# WHAT IS REQUIRED:
Images are to be left out when the records below are printed word for word.

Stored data
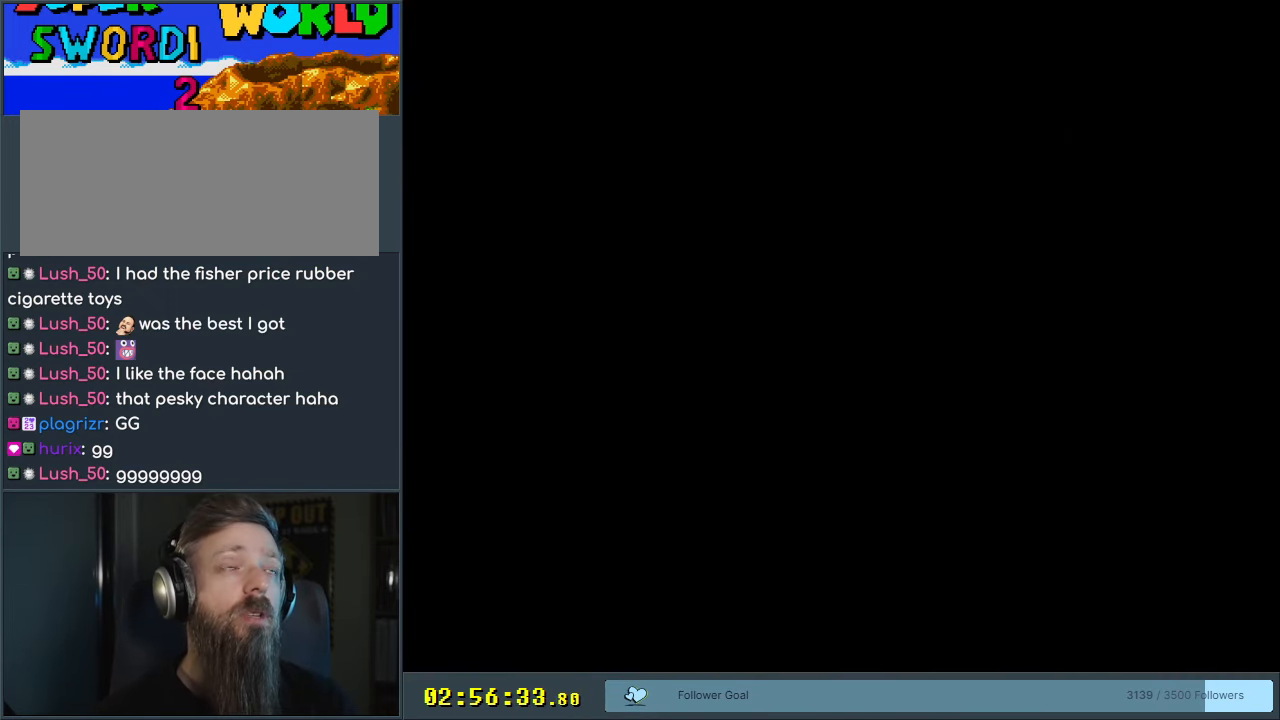
{"buttons": [], "events": []}
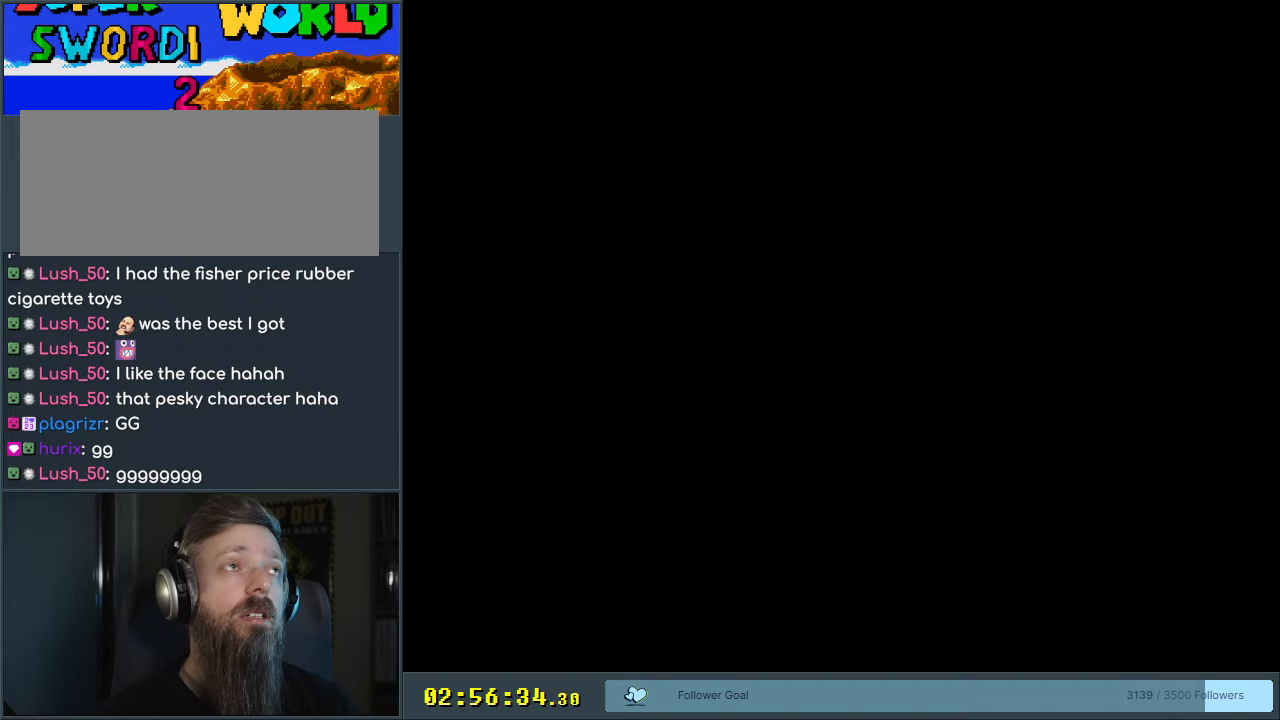
{"buttons": [], "events": [[317, "B", "down"], [317, "DPAD_RIGHT", "down"], [317, "Y", "down"], [433, "B", "up"], [433, "DPAD_RIGHT", "up"], [483, "Y", "up"]]}
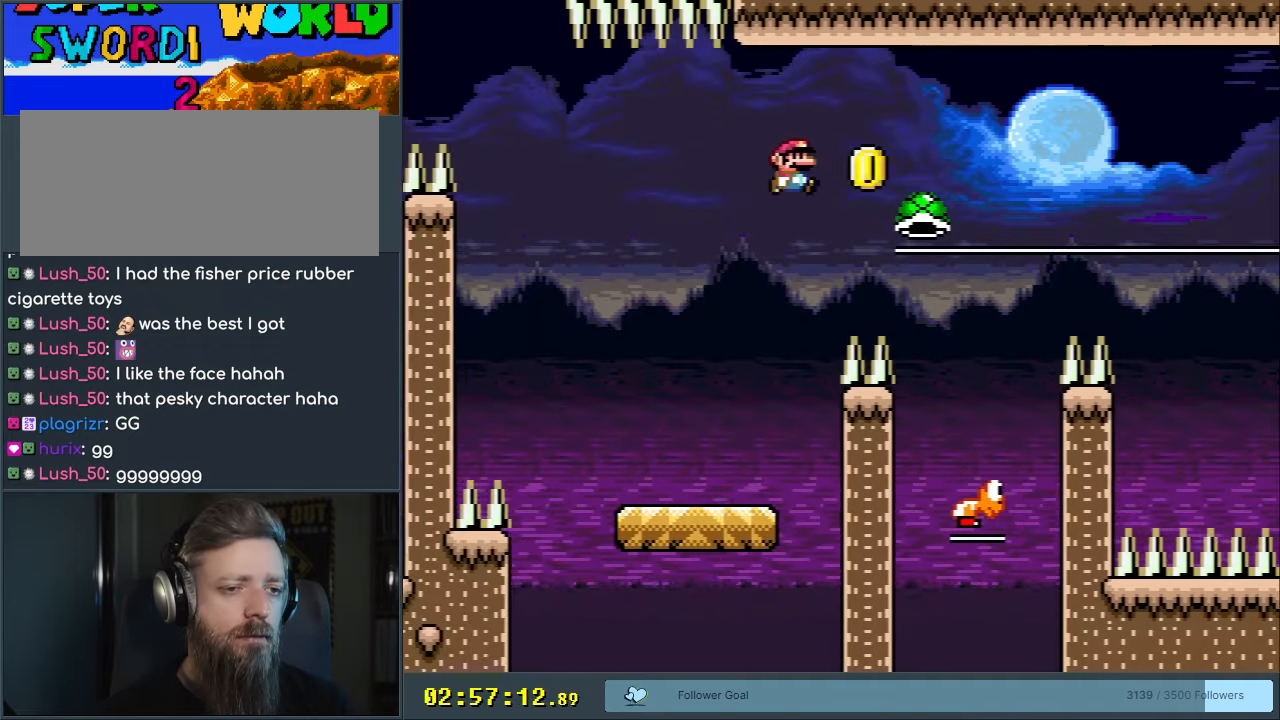
{"buttons": ["B", "Y", "DPAD_LEFT"], "events": [[183, "DPAD_LEFT", "down"], [300, "DPAD_LEFT", "up"], [500, "B", "down"], [500, "DPAD_LEFT", "down"], [500, "Y", "down"]]}
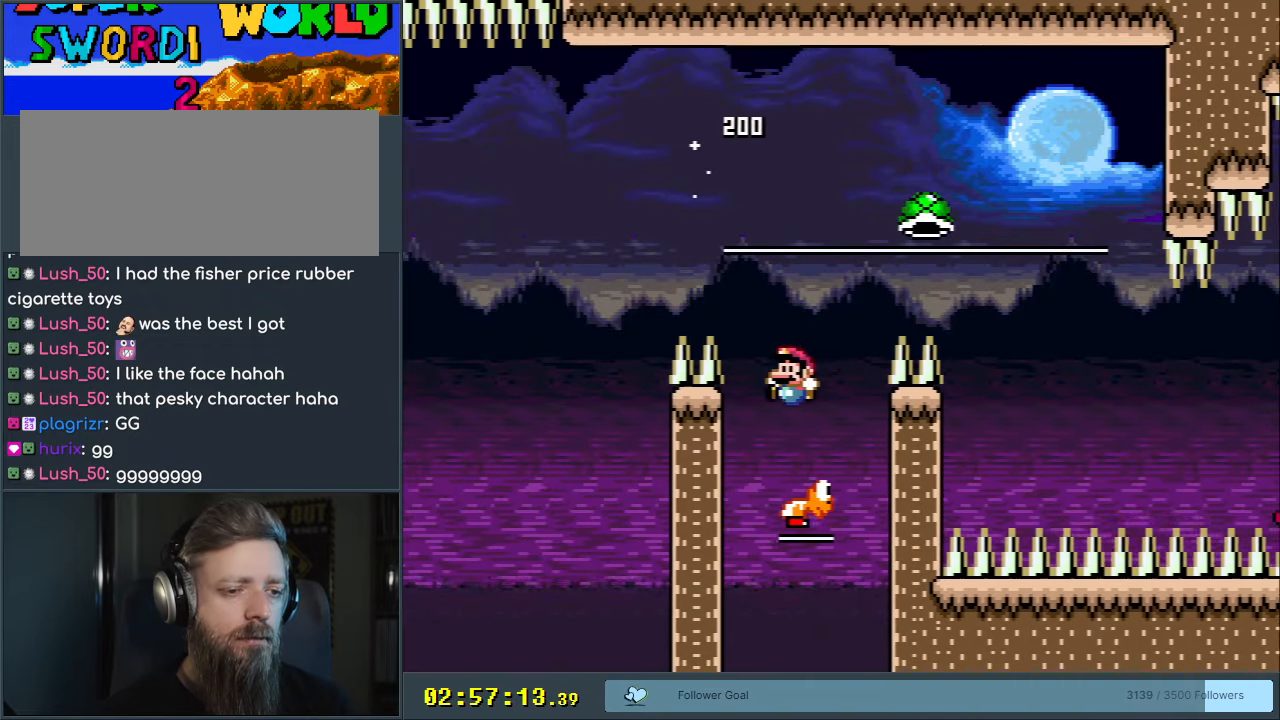
{"buttons": ["B", "Y", "DPAD_RIGHT"], "events": [[100, "DPAD_DOWN", "down"], [117, "DPAD_DOWN", "up"], [117, "DPAD_LEFT", "up"], [117, "DPAD_RIGHT", "down"]]}
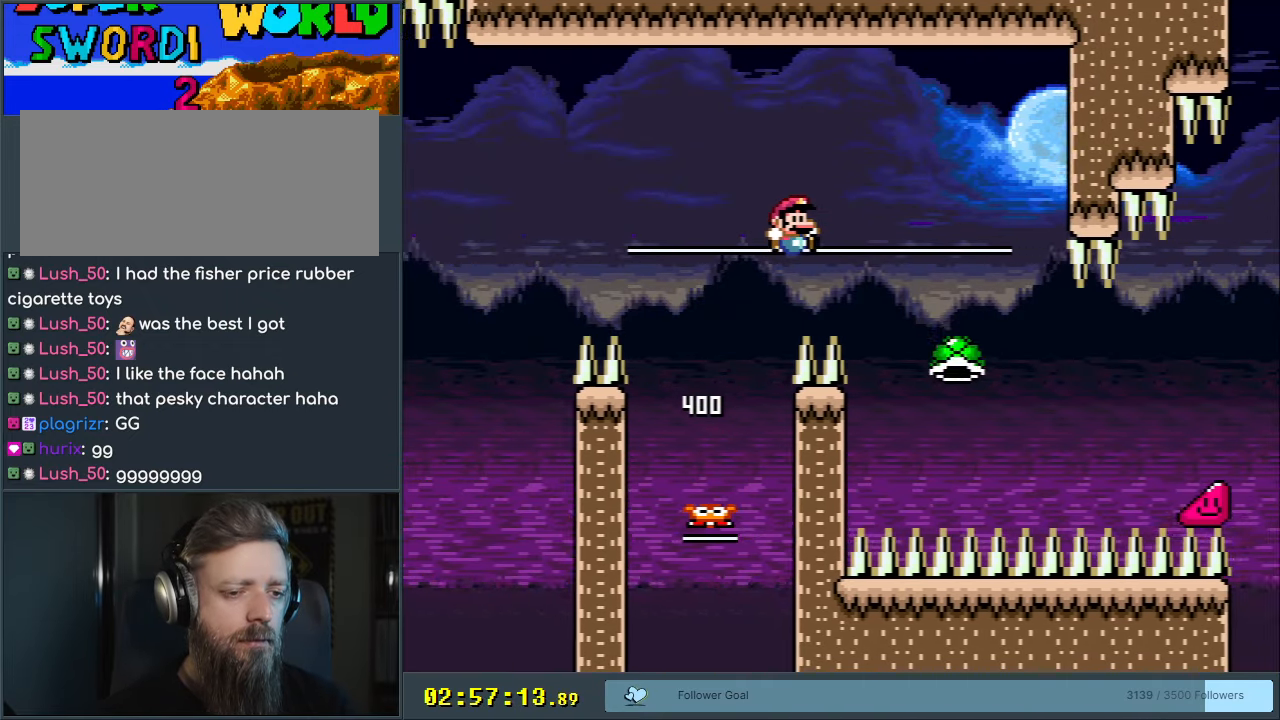
{"buttons": ["B", "Y", "DPAD_RIGHT"], "events": [[150, "B", "up"], [450, "B", "down"]]}
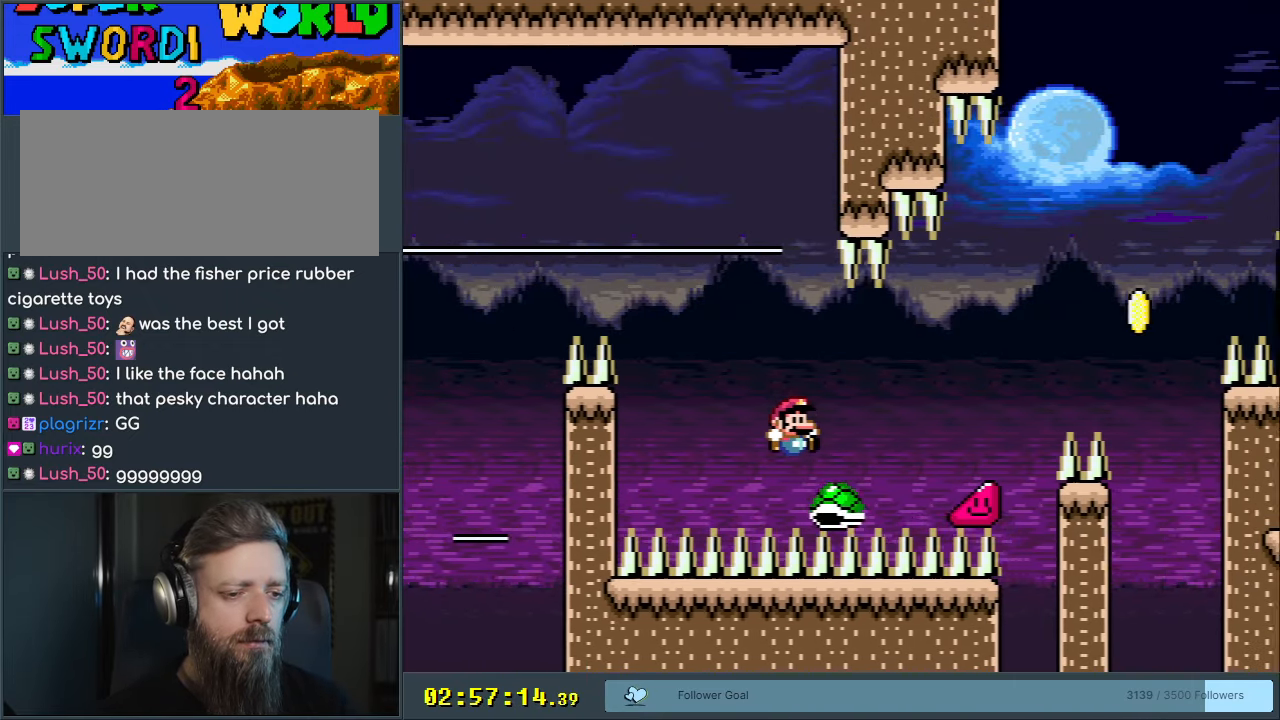
{"buttons": ["B", "Y", "DPAD_RIGHT"], "events": []}
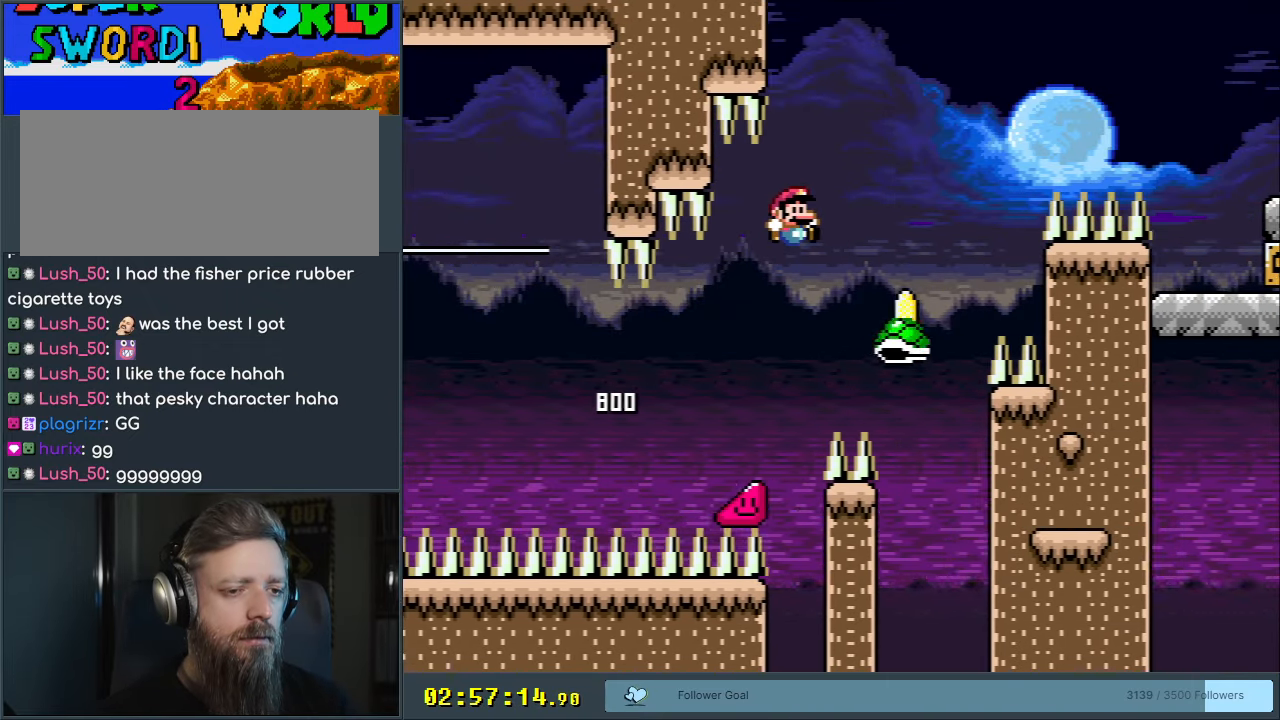
{"buttons": ["B", "Y"], "events": [[100, "B", "up"], [133, "DPAD_RIGHT", "up"], [200, "B", "down"], [217, "DPAD_LEFT", "down"], [317, "DPAD_LEFT", "up"], [333, "DPAD_RIGHT", "down"], [467, "DPAD_RIGHT", "up"]]}
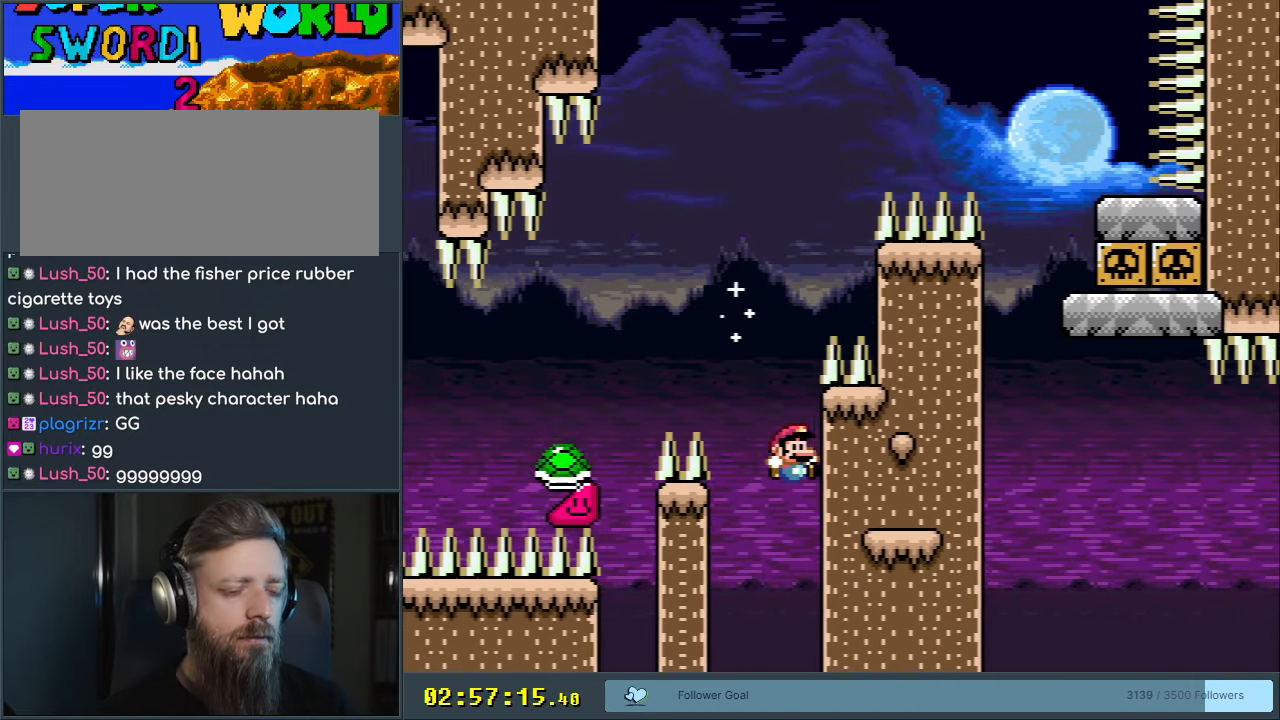
{"buttons": [], "events": [[83, "B", "up"], [100, "Y", "up"]]}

# WRITTEN ANSWER:
{"buttons": [], "events": []}
{"buttons": [], "events": [[317, "B", "down"], [317, "DPAD_RIGHT", "down"], [317, "Y", "down"], [433, "B", "up"], [433, "DPAD_RIGHT", "up"], [483, "Y", "up"]]}
{"buttons": ["B", "Y", "DPAD_LEFT"], "events": [[183, "DPAD_LEFT", "down"], [300, "DPAD_LEFT", "up"], [500, "B", "down"], [500, "DPAD_LEFT", "down"], [500, "Y", "down"]]}
{"buttons": ["B", "Y", "DPAD_RIGHT"], "events": [[100, "DPAD_DOWN", "down"], [117, "DPAD_DOWN", "up"], [117, "DPAD_LEFT", "up"], [117, "DPAD_RIGHT", "down"]]}
{"buttons": ["B", "Y", "DPAD_RIGHT"], "events": [[150, "B", "up"], [450, "B", "down"]]}
{"buttons": ["B", "Y", "DPAD_RIGHT"], "events": []}
{"buttons": ["B", "Y"], "events": [[100, "B", "up"], [133, "DPAD_RIGHT", "up"], [200, "B", "down"], [217, "DPAD_LEFT", "down"], [317, "DPAD_LEFT", "up"], [333, "DPAD_RIGHT", "down"], [467, "DPAD_RIGHT", "up"]]}
{"buttons": [], "events": [[83, "B", "up"], [100, "Y", "up"]]}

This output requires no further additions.